2010-12-20

Crónica de uma confeitaria "moderna" II


Hoje vejo a confeitaria recheada de gente bonita. Pessoas que gozam da tranquilidade e boa disposição a quem a crise económica parece não afectar. Comentam o tempo primaveril na Grécia, junto à beira-mar, enquanto cá o vento álgido ameaça voltar a fazer-se sentir, após o sopro quente e bestial do tornado que lançou o terror e Tomar e a dissipação das pesadas nuvens de tempestade.
Também hoje a confeitaria está recheada das velhas elites , os descendentes dos antigos leões e leopardos de quem falava Paretto e o Príncipe de Lampedusa em Il Gattopardo: arqueólogos, investigadores, a família de um empresário de bolachas, biscoitos e chocolates que enchem as prateleiras das grandes superfícies - pelo menos enquanto o racionamento não se generaliza a todos os bens alimentares.
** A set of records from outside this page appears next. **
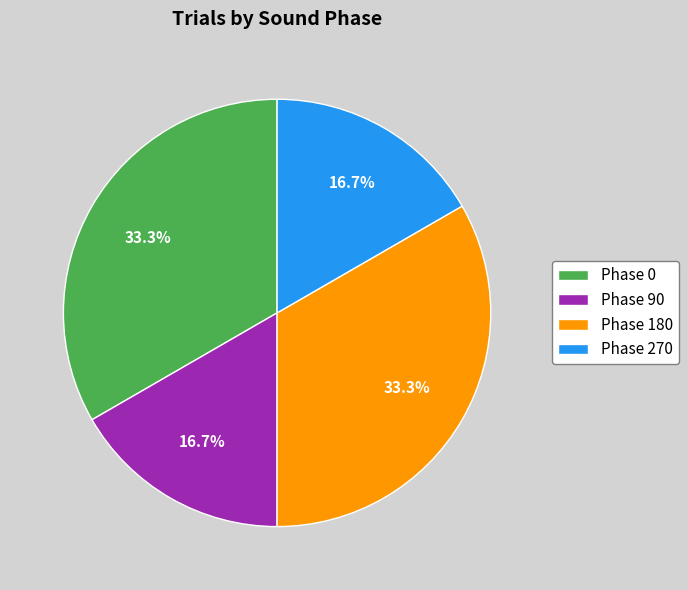

Which has a higher value, Phase 270 or Phase 0?

Phase 0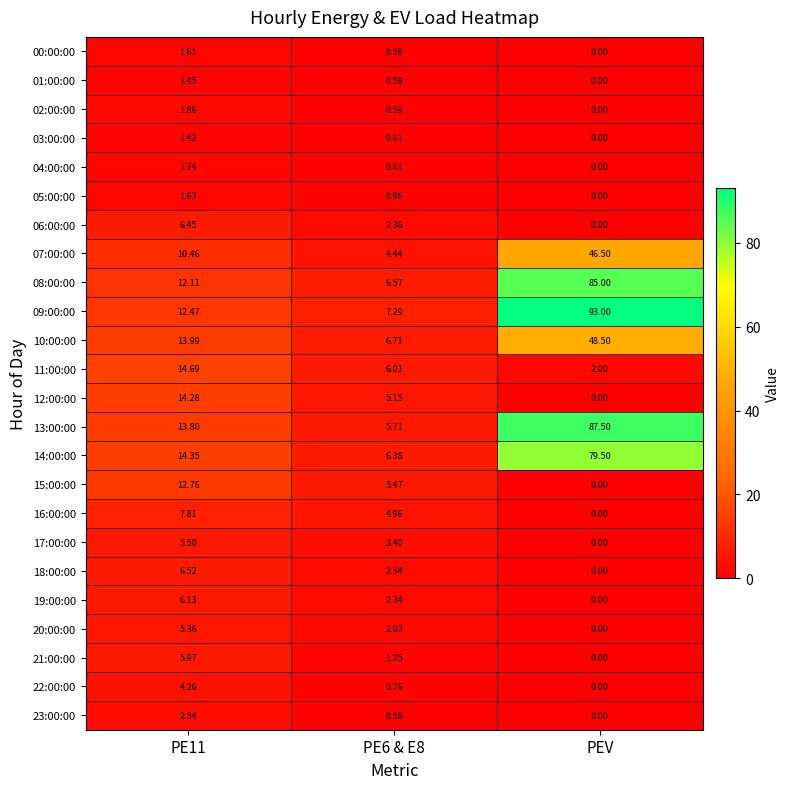

What is the spread (max minus min) of values at PE6 & E8?

6.7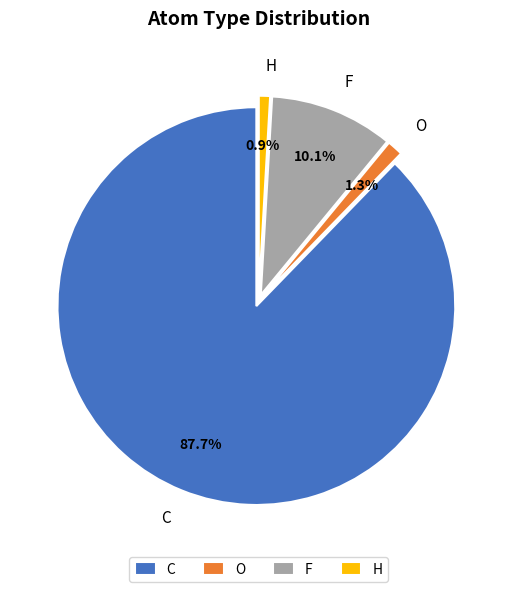

Which category accounts for the majority?

C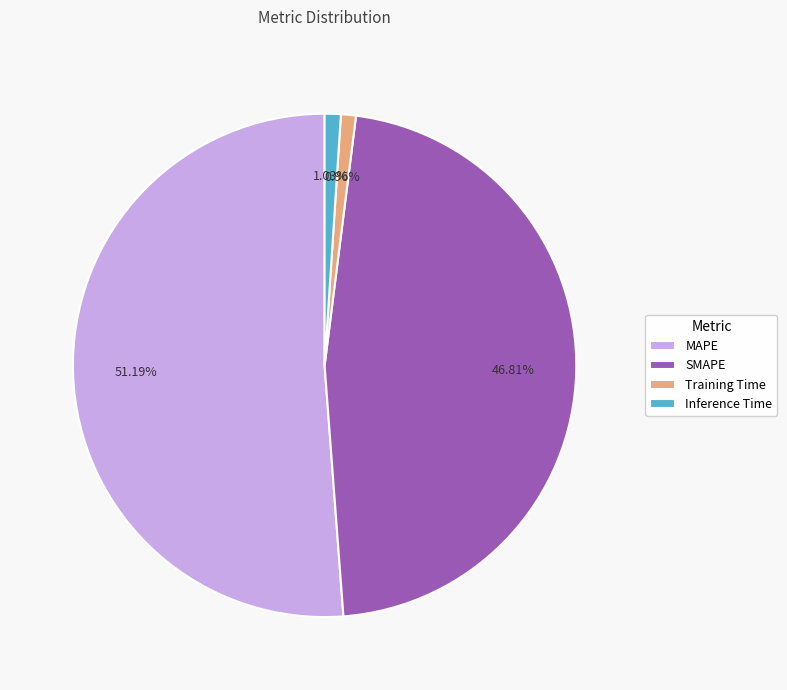

How much of the chart is everything except Training Time?

99.0%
E aui, nesta confeitaria "moderna" pelo menos posso levar as natas que eu quiser para casa. Desde que as pague. No dia seguinte fazem mais. Aqui os doces são confeccionados com requinte. o creme das natas é suave e com um travozinho a limão. Depois dos pastéis de Belém, são as natas desta confeitaria de paredes espelhadas como no Majestic na Rua de Sta Catarina as que mais me seduzem. Os éclairs, também. Com o mesmo travo limonado no creme e cobertura de chocolate negro. só espero continuar a ter trabalho para continuar a poder comprar o direito de os desfrutar.



CSD


11.12.2010

2010-12-17

Numa confeitaria "moderna"


Sento-me no canto de uma pastelaria antiga onde, à minha direita tenho um espelho que me permite espiar discretamente os gestos dos outros e verificar, não tão discretamente assim se estou a fazer boa figura. A vaidade - que também a tenho - é uma boa camuflagem para uma curiosidade felina. A decoração faz lembrar aquela pastelaria húngara descrita num dos livros de Sándor Marái - algures entre a belle époque e os anos 1920/1930. As mesas e as cadeiras, no entanto, introduzem um pouco do estilo kitsch da década de 1970, contrastando o requinte dos mármores nos lambris, os cristais dos candeeiros com os estofos em napa e as mesas de fórmica...Os clientes habituais são um pouco o reflexo desta decoração. Falam normalmente das vidas dos outros enquanto bebem chá com torradas. Casamentos, baptizados, divórcios funerais. De como fulano e sicrano gasta o próprio dinheiro, ou deveria gastar. Uma delas arroga-se acaloradamente de um discurso anti-imigração e da necessidade de limitar o número de universitários no país - bastariam um cinco a dez por cento, o país não precisa de mais - para manter o status quo ao mesmo tempo que suspira pela antiga ditadura. Outra, carregada de jóias, fala, num registo vocal uma oitava acima do normal, de forma a fazer-se ouvir em todo o salão que "são necessários é cursos técnico profissionais que garantam emprego aos jovens mal entrem no mercado de trabalho", parecendo esquecer-se que antes é preciso que as empresas e os postos de trabalho se multipliquem de forma sustentável. Que haja dinheiro para salários para sustentar o poder de compra das famílias e gerar impostos e criar ainda mais emprego...Para ela tudo é preto ou branco, ou há trabalhadores, que o devem ser trabalhando até sem retribuição ou há mandriões. Sem meio-termo. No grupo de senhoras bem postas que agora saboreiam as iguarias da pastelaria fina só os próprios filhos ou os filhos das pessoas próximas, da elite local, conseguem ser brilhantes e obter mérito para conseguir uma colocação que os posicione acima da mediocracia: o filho mais velho, que acaba agora o doutoramento nos EUA, o mais novo que entra em Medicina no próximo ano. Findo o chá, levanta-se para ir à missa rezar para que não aumentem as vagas nas Universidades públicas que formam os clínicos.

Suspiro e continuo a leitura. A pele de Curzio Malaparte. Mas a paciência ficou pelo caminho, perdida no chauvinismo dos diálogos alheios.
Também para as medíocres elites portuguesas, tal como para os Napolitanos de Malaparte, o que importa é salvar a pele.